Organizadores*
* Publicado no Jornal do Centro há exactamente dez anos, em 21 de Setembro de 2012
Escrevo esta crónica na sexta-feira dia 14. Esta antecipação de uma semana é um “tem que ser” pessoal que pode tornar esta crónica obsoleta, já que estamos em pleno momento de aceleração política, e, quando estas linhas chegarem às mãos dos leitores, pode até não haver governo, embora isso não seja provável. Os silêncios e o suspense de Paulo Portas devem-se só à preparação do estômago do CDS para a digestão da dose nutrida de sapos incluídos no próximo orçamento de estado.
As legislativas do ano passado foram as mais mentirosas desta terceira república.
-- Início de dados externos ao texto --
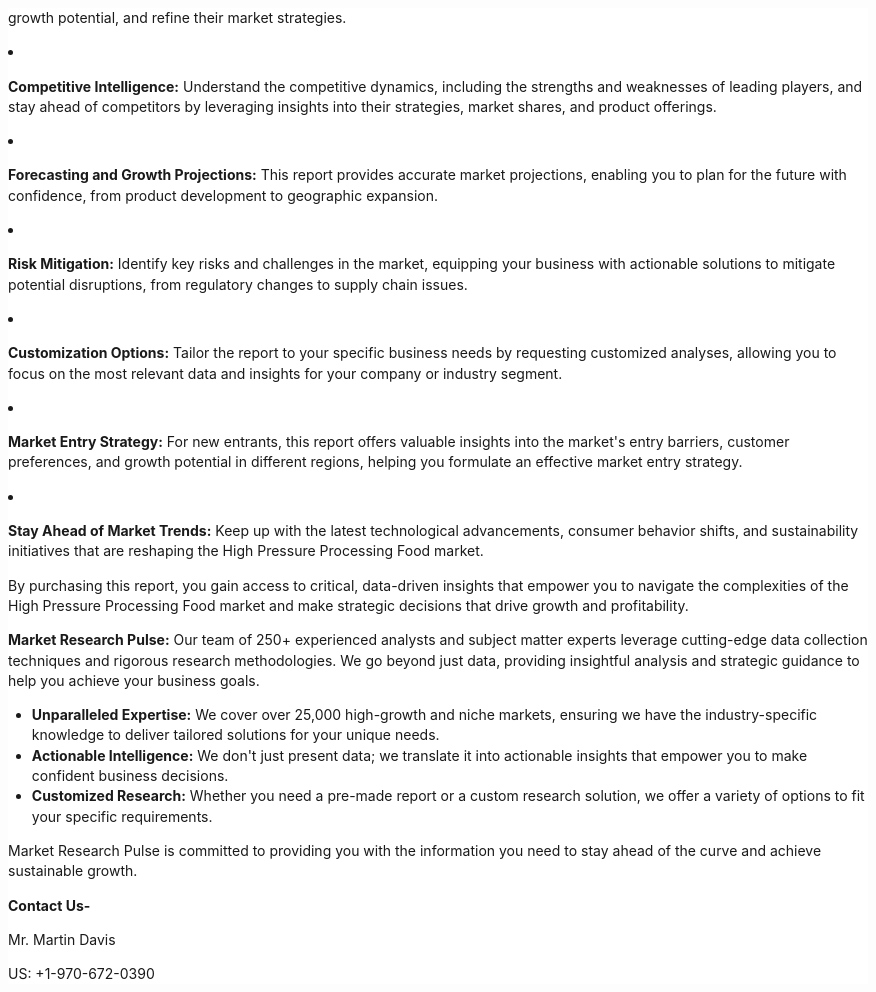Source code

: growth potential, and refine their market strategies.</p></li><li><p><strong>Competitive Intelligence:</strong> Understand the competitive dynamics, including the strengths and weaknesses of leading players, and stay ahead of competitors by leveraging insights into their strategies, market shares, and product offerings.</p></li><li><p><strong>Forecasting and Growth Projections:</strong> This report provides accurate market projections, enabling you to plan for the future with confidence, from product development to geographic expansion.</p></li><li><p><strong>Risk Mitigation:</strong> Identify key risks and challenges in the market, equipping your business with actionable solutions to mitigate potential disruptions, from regulatory changes to supply chain issues.</p></li><li><p><strong>Customization Options:</strong> Tailor the report to your specific business needs by requesting customized analyses, allowing you to focus on the most relevant data and insights for your company or industry segment.</p></li><li><p><strong>Market Entry Strategy:</strong> For new entrants, this report offers valuable insights into the market's entry barriers, customer preferences, and growth potential in different regions, helping you formulate an effective market entry strategy.</p></li><li><p><strong>Stay Ahead of Market Trends:</strong> Keep up with the latest technological advancements, consumer behavior shifts, and sustainability initiatives that are reshaping the High Pressure Processing Food market.</p></li></ol><p>By purchasing this report, you gain access to critical, data-driven insights that empower you to navigate the complexities of the High Pressure Processing Food market and make strategic decisions that drive growth and profitability.</p><p><strong>Market Research Pulse:</strong>&nbsp;Our team of 250+ experienced analysts and subject matter experts leverage cutting-edge data collection techniques and rigorous research methodologies. We go beyond just data, providing insightful analysis and strategic guidance to help you achieve your business goals.</p><ul><li><strong>Unparalleled Expertise:</strong>&nbsp;We cover over 25,000 high-growth and niche markets, ensuring we have the industry-specific knowledge to deliver tailored solutions for your unique needs.</li><li><strong>Actionable Intelligence:</strong>&nbsp;We don't just present data; we translate it into actionable insights that empower you to make confident business decisions.</li><li><strong>Customized Research:</strong>&nbsp;Whether you need a pre-made report or a custom research solution, we offer a variety of options to fit your specific requirements.</li></ul><p>Market Research Pulse is committed to providing you with the information you need to stay ahead of the curve and achieve sustainable growth.</p><p><strong>Contact Us-</strong></p><p>Mr. Martin Davis</p><p>US: +1-970-672-0390</p>

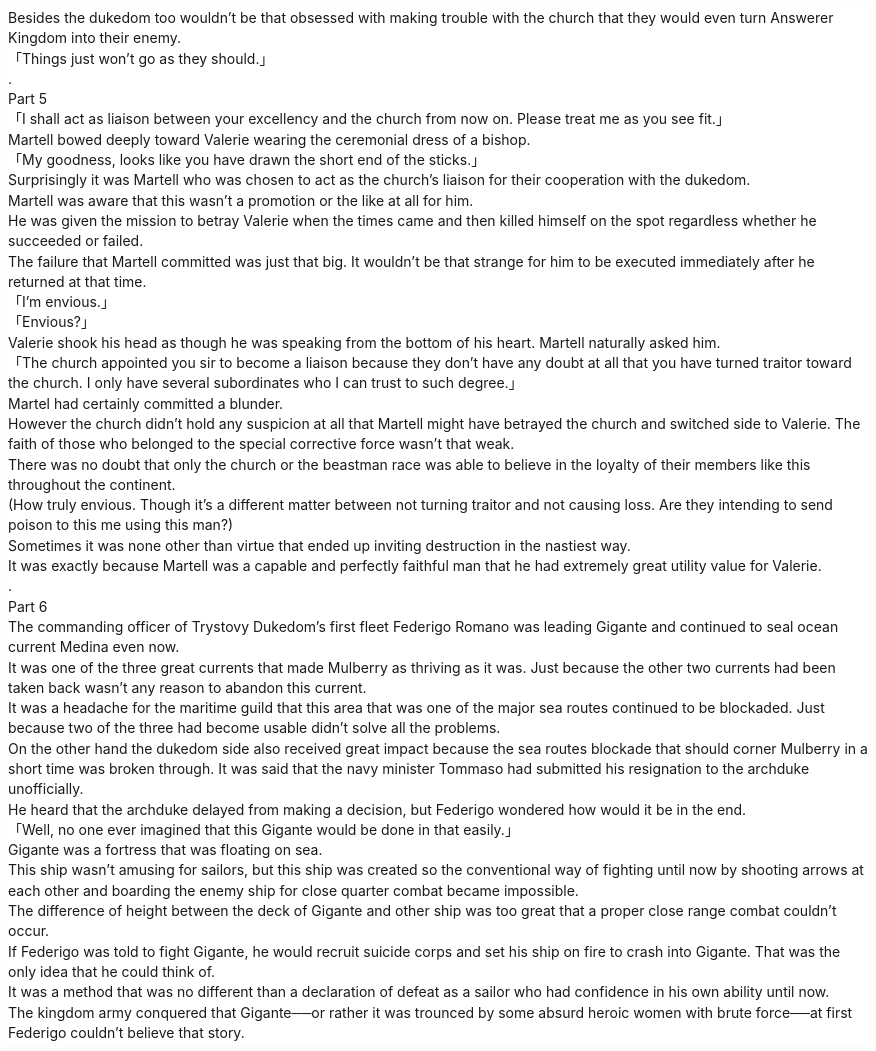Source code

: Besides the dukedom too wouldn’t be that obsessed with making trouble with the church that they would even turn Answerer Kingdom into their enemy.<br/>
「Things just won’t go as they should.」<br/>
.<br/>
Part 5<br/>
「I shall act as liaison between your excellency and the church from now on. Please treat me as you see fit.」<br/>
Martell bowed deeply toward Valerie wearing the ceremonial dress of a bishop.<br/>
「My goodness, looks like you have drawn the short end of the sticks.」<br/>
Surprisingly it was Martell who was chosen to act as the church’s liaison for their cooperation with the dukedom.<br/>
Martell was aware that this wasn’t a promotion or the like at all for him.<br/>
He was given the mission to betray Valerie when the times came and then killed himself on the spot regardless whether he succeeded or failed.<br/>
The failure that Martell committed was just that big. It wouldn’t be that strange for him to be executed immediately after he returned at that time.<br/>
「I’m envious.」<br/>
「Envious?」<br/>
Valerie shook his head as though he was speaking from the bottom of his heart. Martell naturally asked him.<br/>
「The church appointed you sir to become a liaison because they don’t have any doubt at all that you have turned traitor toward the church. I only have several subordinates who I can trust to such degree.」<br/>
Martel had certainly committed a blunder.<br/>
However the church didn’t hold any suspicion at all that Martell might have betrayed the church and switched side to Valerie. The faith of those who belonged to the special corrective force wasn’t that weak.<br/>
There was no doubt that only the church or the beastman race was able to believe in the loyalty of their members like this throughout the continent.<br/>
(How truly envious. Though it’s a different matter between not turning traitor and not causing loss. Are they intending to send poison to this me using this man?)<br/>
Sometimes it was none other than virtue that ended up inviting destruction in the nastiest way.<br/>
It was exactly because Martell was a capable and perfectly faithful man that he had extremely great utility value for Valerie.<br/>
.<br/>
Part 6<br/>
The commanding officer of Trystovy Dukedom’s first fleet Federigo Romano was leading Gigante and continued to seal ocean current Medina even now.<br/>
It was one of the three great currents that made Mulberry as thriving as it was. Just because the other two currents had been taken back wasn’t any reason to abandon this current.<br/>
It was a headache for the maritime guild that this area that was one of the major sea routes continued to be blockaded. Just because two of the three had become usable didn’t solve all the problems.<br/>
On the other hand the dukedom side also received great impact because the sea routes blockade that should corner Mulberry in a short time was broken through. It was said that the navy minister Tommaso had submitted his resignation to the archduke unofficially.<br/>
He heard that the archduke delayed from making a decision, but Federigo wondered how would it be in the end.<br/>
「Well, no one ever imagined that this Gigante would be done in that easily.」<br/>
Gigante was a fortress that was floating on sea.<br/>
This ship wasn’t amusing for sailors, but this ship was created so the conventional way of fighting until now by shooting arrows at each other and boarding the enemy ship for close quarter combat became impossible.<br/>
The difference of height between the deck of Gigante and other ship was too great that a proper close range combat couldn’t occur.<br/>
If Federigo was told to fight Gigante, he would recruit suicide corps and set his ship on fire to crash into Gigante. That was the only idea that he could think of.<br/>
It was a method that was no different than a declaration of defeat as a sailor who had confidence in his own ability until now.<br/>
The kingdom army conquered that Gigante──or rather it was trounced by some absurd heroic women with brute force──at first Federigo couldn’t believe that story.<br/>
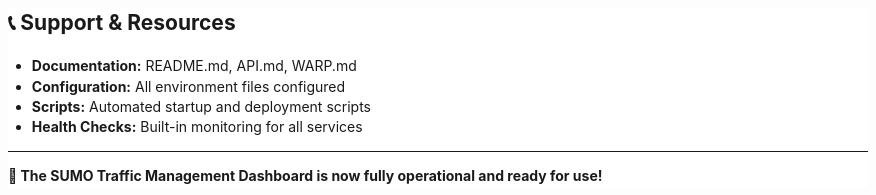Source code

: 
## 📞 **Support & Resources**

- **Documentation:** README.md, API.md, WARP.md
- **Configuration:** All environment files configured
- **Scripts:** Automated startup and deployment scripts
- **Health Checks:** Built-in monitoring for all services

---

**🎉 The SUMO Traffic Management Dashboard is now fully operational and ready for use!**
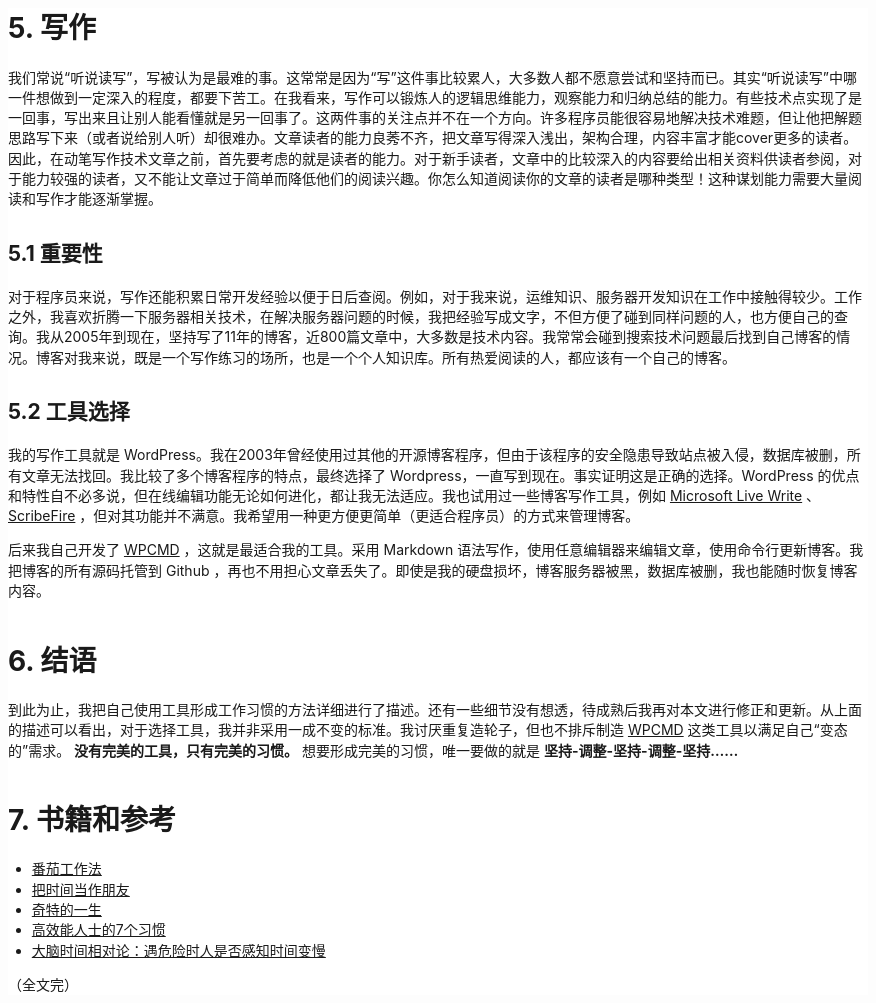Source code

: # 5. 写作

我们常说“听说读写”，写被认为是最难的事。这常常是因为“写”这件事比较累人，大多数人都不愿意尝试和坚持而已。其实“听说读写”中哪一件想做到一定深入的程度，都要下苦工。在我看来，写作可以锻炼人的逻辑思维能力，观察能力和归纳总结的能力。有些技术点实现了是一回事，写出来且让别人能看懂就是另一回事了。这两件事的关注点并不在一个方向。许多程序员能很容易地解决技术难题，但让他把解题思路写下来（或者说给别人听）却很难办。文章读者的能力良莠不齐，把文章写得深入浅出，架构合理，内容丰富才能cover更多的读者。因此，在动笔写作技术文章之前，首先要考虑的就是读者的能力。对于新手读者，文章中的比较深入的内容要给出相关资料供读者参阅，对于能力较强的读者，又不能让文章过于简单而降低他们的阅读兴趣。你怎么知道阅读你的文章的读者是哪种类型！这种谋划能力需要大量阅读和写作才能逐渐掌握。

## 5.1 重要性

对于程序员来说，写作还能积累日常开发经验以便于日后查阅。例如，对于我来说，运维知识、服务器开发知识在工作中接触得较少。工作之外，我喜欢折腾一下服务器相关技术，在解决服务器问题的时候，我把经验写成文字，不但方便了碰到同样问题的人，也方便自己的查询。我从2005年到现在，坚持写了11年的博客，近800篇文章中，大多数是技术内容。我常常会碰到搜索技术问题最后找到自己博客的情况。博客对我来说，既是一个写作练习的场所，也是一个个人知识库。所有热爱阅读的人，都应该有一个自己的博客。

## 5.2 工具选择

我的写作工具就是 WordPress。我在2003年曾经使用过其他的开源博客程序，但由于该程序的安全隐患导致站点被入侵，数据库被删，所有文章无法找回。我比较了多个博客程序的特点，最终选择了 Wordpress，一直写到现在。事实证明这是正确的选择。WordPress 的优点和特性自不必多说，但在线编辑功能无论如何进化，都让我无法适应。我也试用过一些博客写作工具，例如 [Microsoft Live Write][12] 、[ScribeFire][13] ，但对其功能并不满意。我希望用一种更方便更简单（更适合程序员）的方式来管理博客。

后来我自己开发了 [WPCMD][14] ，这就是最适合我的工具。采用 Markdown 语法写作，使用任意编辑器来编辑文章，使用命令行更新博客。我把博客的所有源码托管到 Github ，再也不用担心文章丢失了。即使是我的硬盘损坏，博客服务器被黑，数据库被删，我也能随时恢复博客内容。

# 6. 结语

到此为止，我把自己使用工具形成工作习惯的方法详细进行了描述。还有一些细节没有想透，待成熟后我再对本文进行修正和更新。从上面的描述可以看出，对于选择工具，我并非采用一成不变的标准。我讨厌重复造轮子，但也不排斥制造 [WPCMD][14] 这类工具以满足自己“变态的”需求。 **没有完美的工具，只有完美的习惯。** 想要形成完美的习惯，唯一要做的就是 **坚持-调整-坚持-调整-坚持……**

# 7. 书籍和参考

- [番茄工作法][4]
- [把时间当作朋友][10]
- [奇特的一生][2]
- [高效能人士的7个习惯][11]
- [大脑时间相对论：遇危险时人是否感知时间变慢][3]

（全文完）

[1]: http://zengrong.net/post/2471.htm
[2]: http://book.douban.com/subject/1115353/
[3]: http://tech.sina.com.cn/d/2010-07-02/09274378784.shtml
[4]: http://book.douban.com/subject/5916234/
[5]: http://read.douban.com/
[6]: http://www.duokan.com/
[7]: http://moondownload.com/chinese.html
[8]: http://zengrong.net/post/2264.htm
[9]: http://zengrong.net/read#2015
[10]: https://book.douban.com/subject/3609132/
[11]: http://book.douban.com/subject/1048007/
[12]: https://www.microsoft.com/en-us/download/details.aspx?id=8621
[13]: https://addons.mozilla.org/zh-CN/firefox/addon/scribefire-blog-editor/
[14]: http://zengrong.net/wpcmd
[51]: /wp-content/uploads/2016/03/atimelogger1.jpg
[52]: /wp-content/uploads/2016/03/atimelogger2.png
[53]: /wp-content/uploads/2016/03/xunfei1.jpg
[54]: /wp-content/uploads/2016/03/xunfei2.jpg
[55]: /wp-content/uploads/2016/03/voicealoudreader.jpg
[56]: /wp-content/uploads/2016/03/pomodoro.png
[57]: /wp-content/uploads/2016/03/jingdu.jpg
[58]: /wp-content/uploads/2016/03/kindle.jpg
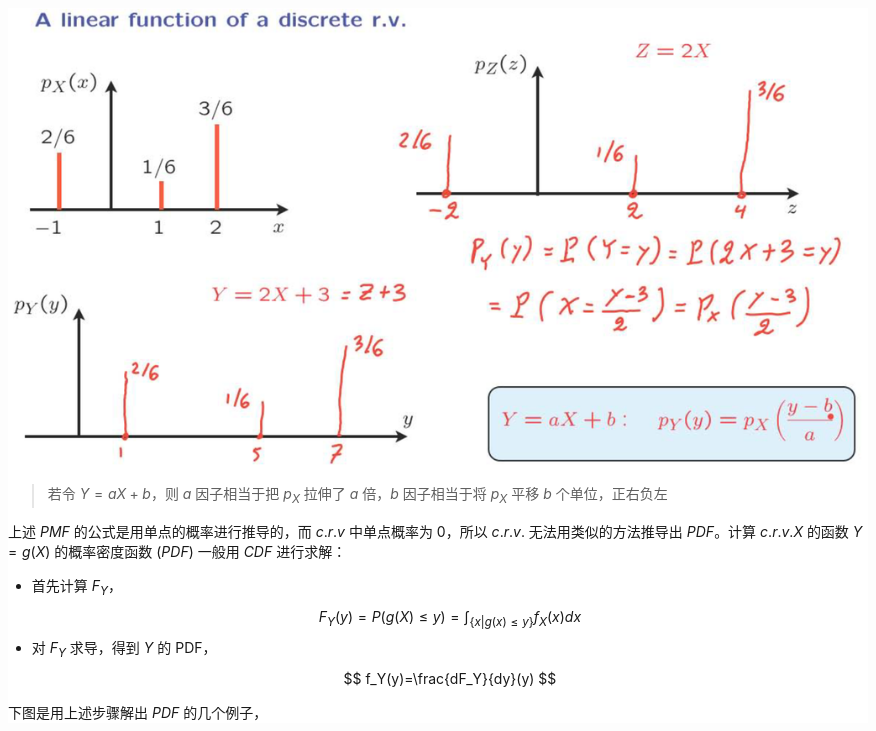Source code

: <img src='./img/图4-2 d.r.v的导出PMF的线性性质.png'>

>若令 $Y=aX+b$，则 $a$ 因子相当于把 $p_X$ 拉伸了 $a$ 倍，$b$ 因子相当于将 $p_X$ 平移 $b$ 个单位，正右负左

上述 $PMF$ 的公式是用单点的概率进行推导的，而 $c.r.v$ 中单点概率为 $0$，所以 $c.r.v.$ 无法用类似的方法推导出 $PDF$。计算 $c.r.v.X$ 的函数 $Y=g(X)$ 的概率密度函数 $(PDF)$ 一般用 $CDF$ 进行求解：
- 首先计算 $F_Y$，
  $$
  F_Y(y)=P(g(X)\leqslant y)=\int_{\{x|g(x)\leqslant y\}}f_X(x)dx
  $$
- 对 $F_Y$ 求导，得到 $Y$ 的 PDF，
  $$
  f_Y(y)=\frac{dF_Y}{dy}(y)
  $$

下图是用上述步骤解出 $PDF$ 的几个例子，

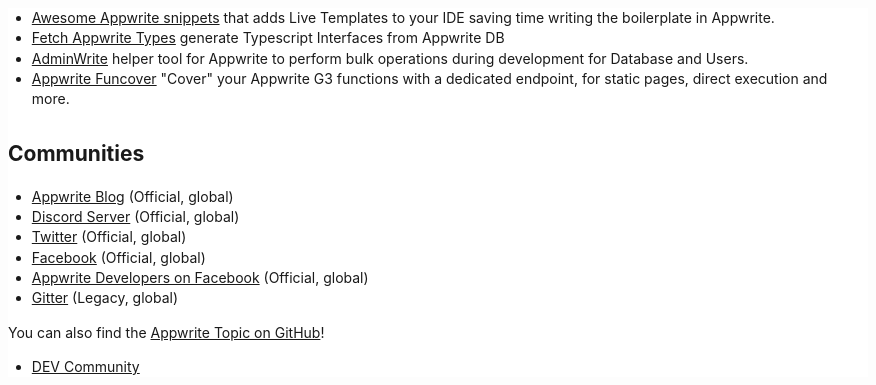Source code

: - [Awesome Appwrite snippets](https://marketplace.visualstudio.com/items?itemName=Biswa.awesome-appwrite-snippets) that adds Live Templates to your IDE saving time writing the boilerplate in Appwrite.
- [Fetch Appwrite Types](https://github.com/YsarocK/fetch-appwrite-types) generate Typescript Interfaces from Appwrite DB
- [AdminWrite](https://github.com/singhbhaskar/AdminWrite) helper tool for Appwrite to perform bulk operations during development for Database and Users.
- [Appwrite Funcover](https://github.com/BoolCode/appwrite-funcover) "Cover" your Appwrite G3 functions with a dedicated endpoint, for static pages, direct execution and more.

## Communities

- [Appwrite Blog](https://medium.com/appwrite-io) (Official, global)
- [Discord Server](https://appwrite.io/discord) (Official, global)
- [Twitter](https://twitter.com/appwrite) (Official, global)
- [Facebook](https://www.facebook.com/appwrite.io/) (Official, global)
- [Appwrite Developers on Facebook](https://www.facebook.com/groups/appwrite.developers/?source_id=227046654430085) (Official, global)
- [Gitter](https://gitter.im/appwrite/community) (Legacy, global)

You can also find the [Appwrite Topic on GitHub](https://github.com/topics/appwrite)!

- [DEV Community](https://dev.to/appwrite)
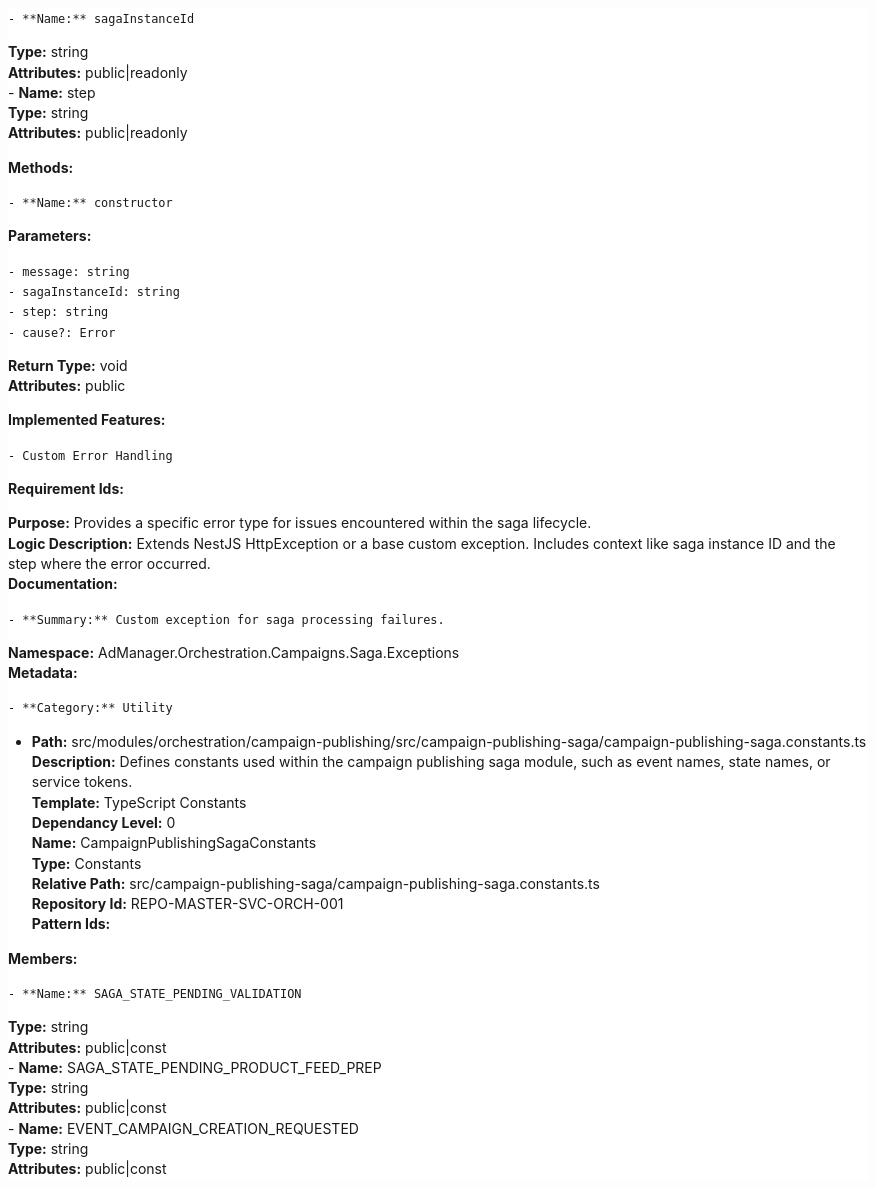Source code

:     - **Name:** sagaInstanceId  
**Type:** string  
**Attributes:** public|readonly  
    - **Name:** step  
**Type:** string  
**Attributes:** public|readonly  
    
**Methods:**
    
    - **Name:** constructor  
**Parameters:**
    
    - message: string
    - sagaInstanceId: string
    - step: string
    - cause?: Error
    
**Return Type:** void  
**Attributes:** public  
    
**Implemented Features:**
    
    - Custom Error Handling
    
**Requirement Ids:**
    
    
**Purpose:** Provides a specific error type for issues encountered within the saga lifecycle.  
**Logic Description:** Extends NestJS HttpException or a base custom exception. Includes context like saga instance ID and the step where the error occurred.  
**Documentation:**
    
    - **Summary:** Custom exception for saga processing failures.
    
**Namespace:** AdManager.Orchestration.Campaigns.Saga.Exceptions  
**Metadata:**
    
    - **Category:** Utility
    
- **Path:** src/modules/orchestration/campaign-publishing/src/campaign-publishing-saga/campaign-publishing-saga.constants.ts  
**Description:** Defines constants used within the campaign publishing saga module, such as event names, state names, or service tokens.  
**Template:** TypeScript Constants  
**Dependancy Level:** 0  
**Name:** CampaignPublishingSagaConstants  
**Type:** Constants  
**Relative Path:** src/campaign-publishing-saga/campaign-publishing-saga.constants.ts  
**Repository Id:** REPO-MASTER-SVC-ORCH-001  
**Pattern Ids:**
    
    
**Members:**
    
    - **Name:** SAGA_STATE_PENDING_VALIDATION  
**Type:** string  
**Attributes:** public|const  
    - **Name:** SAGA_STATE_PENDING_PRODUCT_FEED_PREP  
**Type:** string  
**Attributes:** public|const  
    - **Name:** EVENT_CAMPAIGN_CREATION_REQUESTED  
**Type:** string  
**Attributes:** public|const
Nem José Sócrates, nem Passos Coelho, nem nenhum outro político explicou que o programa do governo que ia sair das eleições ia ser o memorando de entendimento assinado com os credores.
O país vive, desde 17 de Maio de 2011, em estado de negação: ninguém assume que somos neste momento um protectorado nas mãos dos credores. É claro que os políticos — sob pena de passarem a ser vistos como meros feitores do rectângulo — não o podem reconhecer e, por isso, todos eles têm usado o velho truque de Jean Cocteau: “uma vez que estes mistérios nos ultrapassam, finjamos ser os seus organizadores.”
A Troika, o “organizador” dos sacrifícios que estamos a sofrer, funcionava como pára-raios perfeito da impopularidade. Um dos seus trabalhos é mesmo esse: servir de bode expiatório para as opiniões públicas dos países intervencionados.
Só que Passos Coelho preferiu fingir que era ele o “organizador” daquele iníquo “subtraio-aos-trabalhadores-para-somar-aos-empresários”. O primeiro-ministro não ter percebido que isso era um erro crasso é um mistério.